_Work item_:
Your answer should hold all lines of the entries that include the word "center".

_Data supplied_:

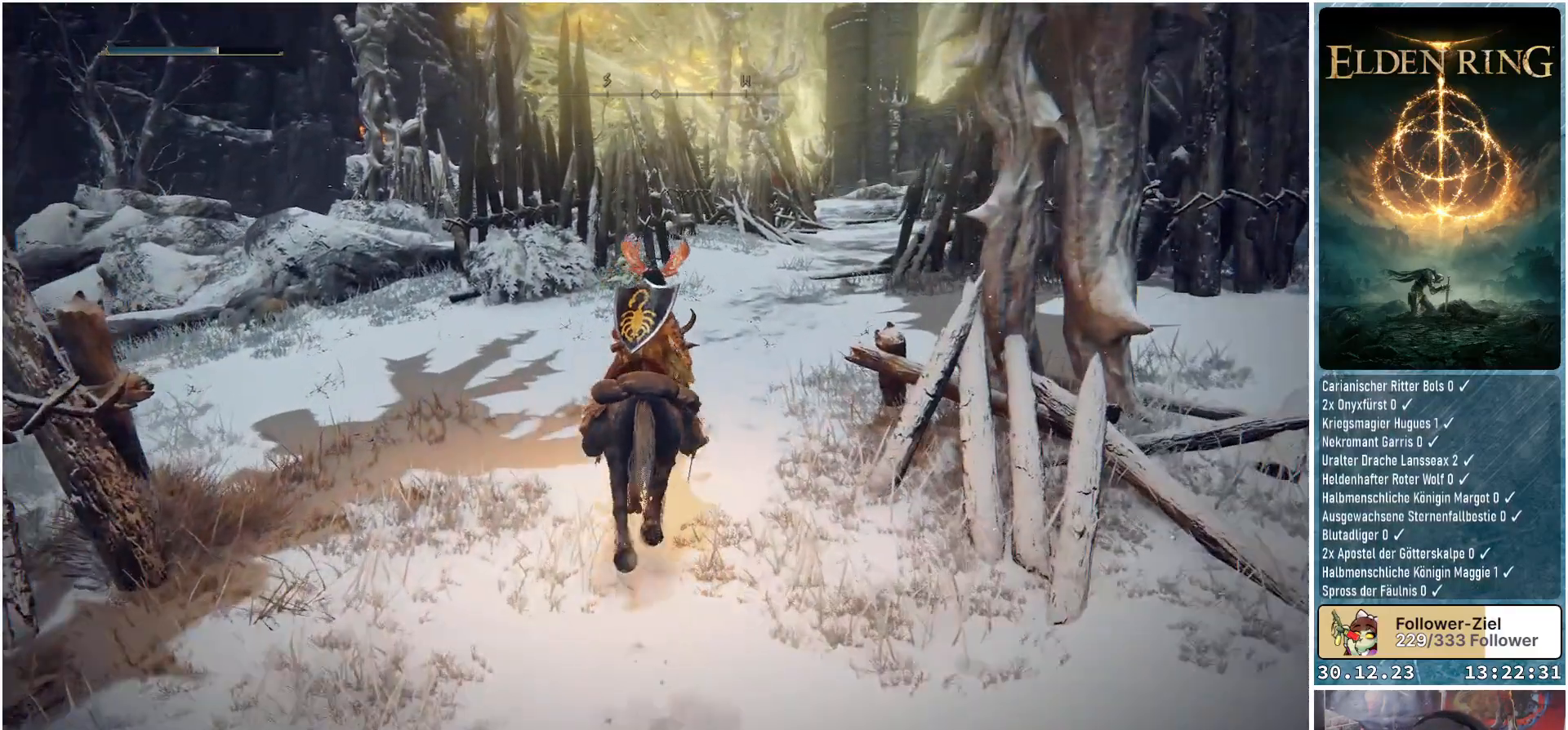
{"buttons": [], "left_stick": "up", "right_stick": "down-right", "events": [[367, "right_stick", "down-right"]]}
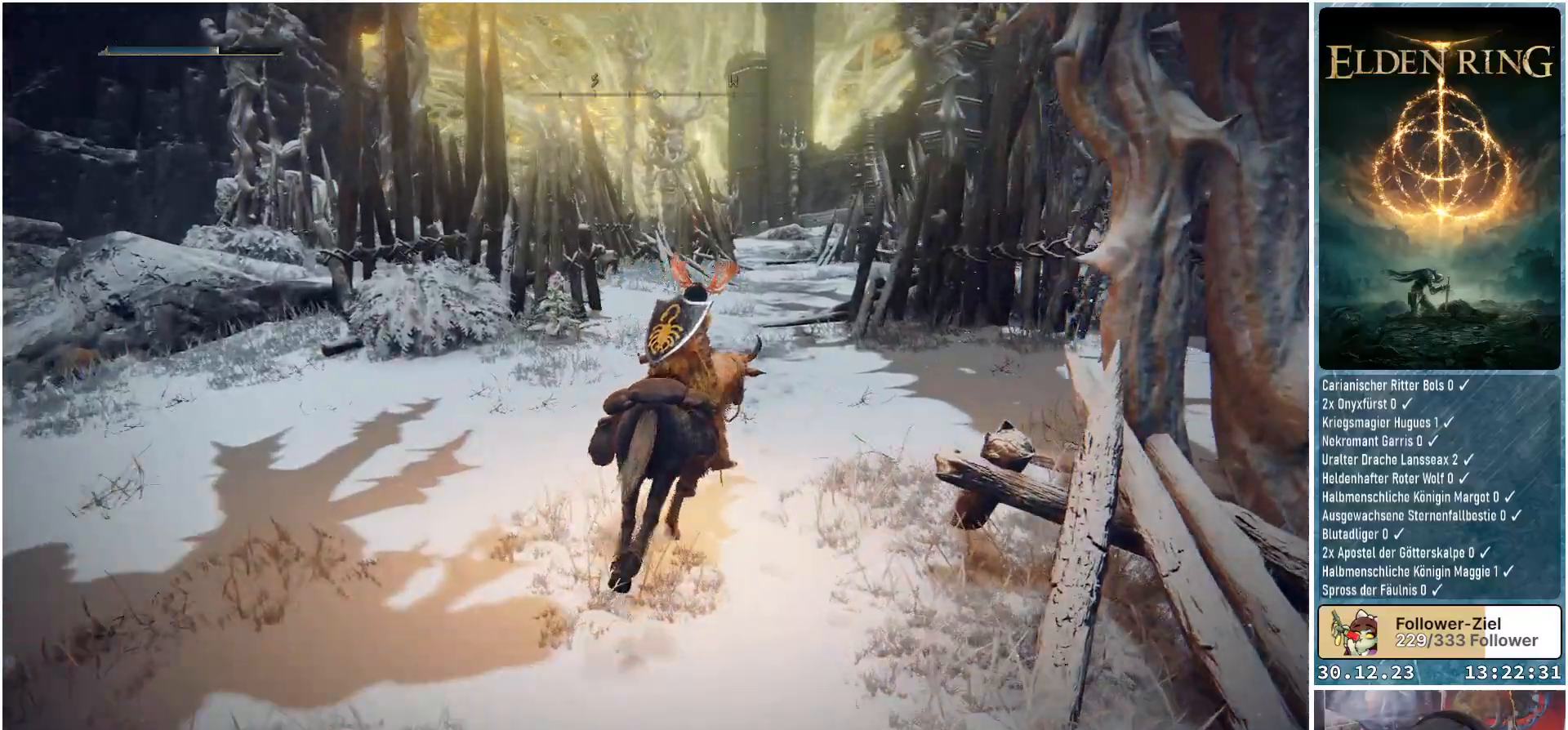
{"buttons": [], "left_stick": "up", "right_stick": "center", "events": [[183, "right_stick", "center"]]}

--

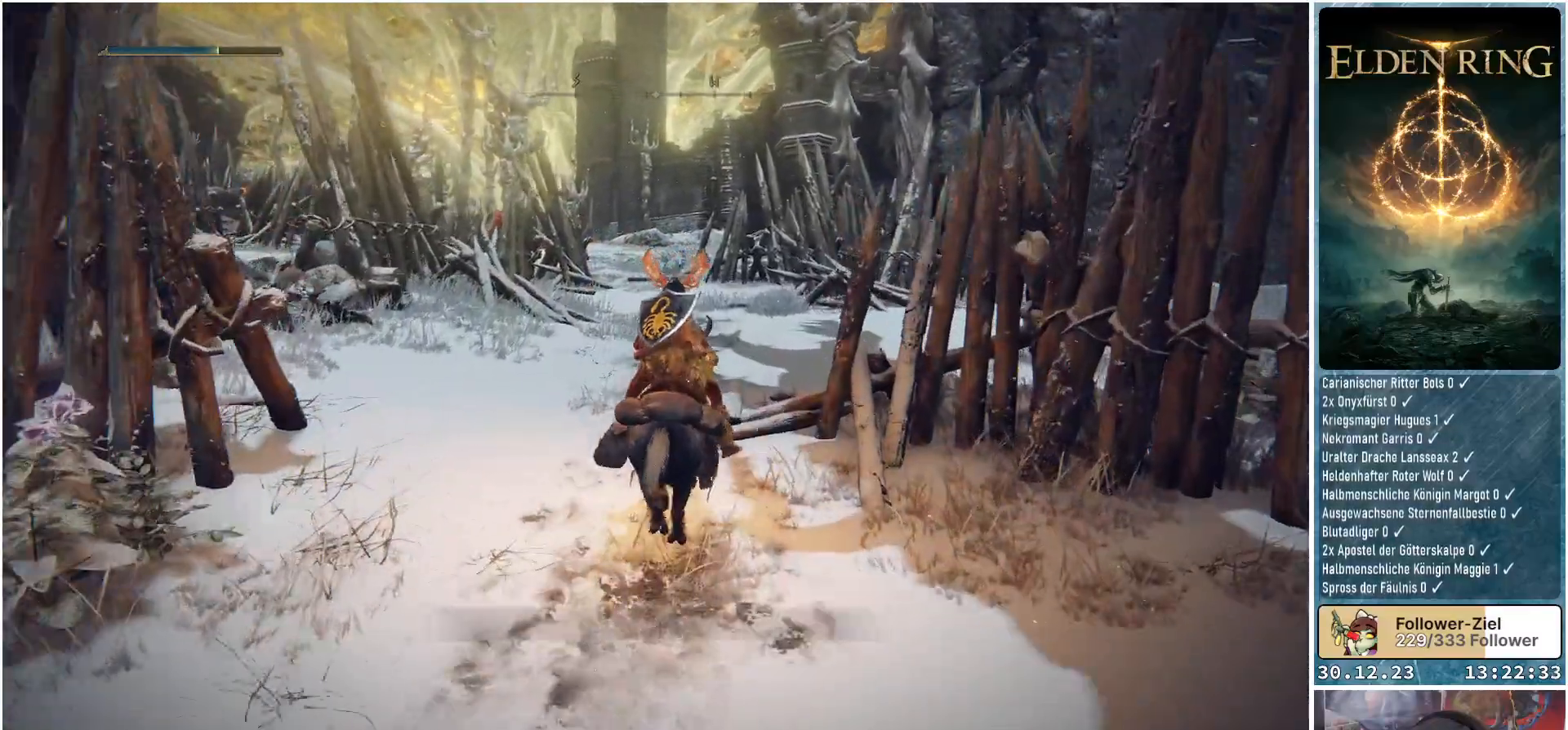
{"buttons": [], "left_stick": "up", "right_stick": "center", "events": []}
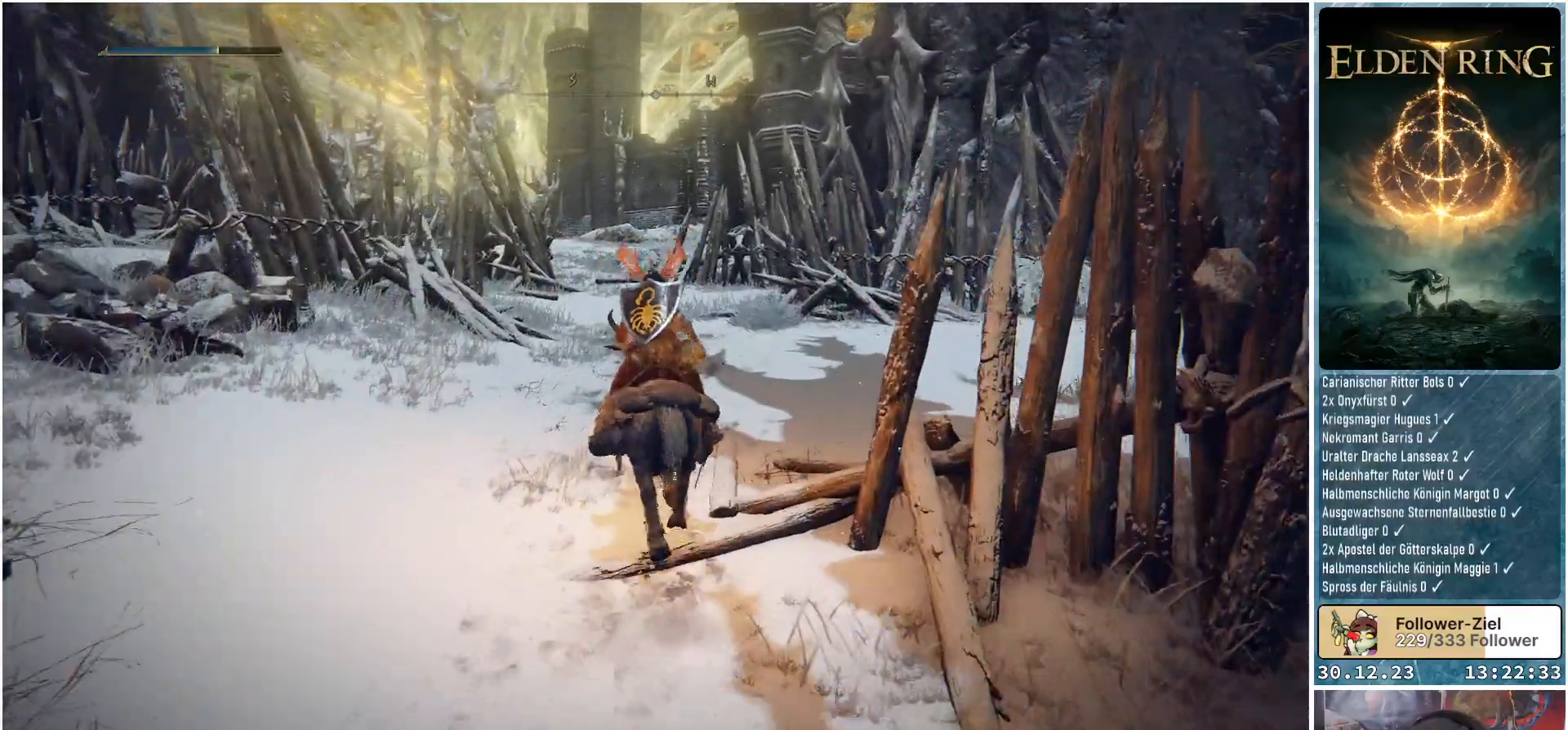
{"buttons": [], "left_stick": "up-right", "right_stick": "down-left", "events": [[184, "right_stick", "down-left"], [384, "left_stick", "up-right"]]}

_Reply to the exercise_:
{"buttons": [], "left_stick": "up", "right_stick": "center", "events": [[183, "right_stick", "center"]]}
{"buttons": [], "left_stick": "up", "right_stick": "center", "events": []}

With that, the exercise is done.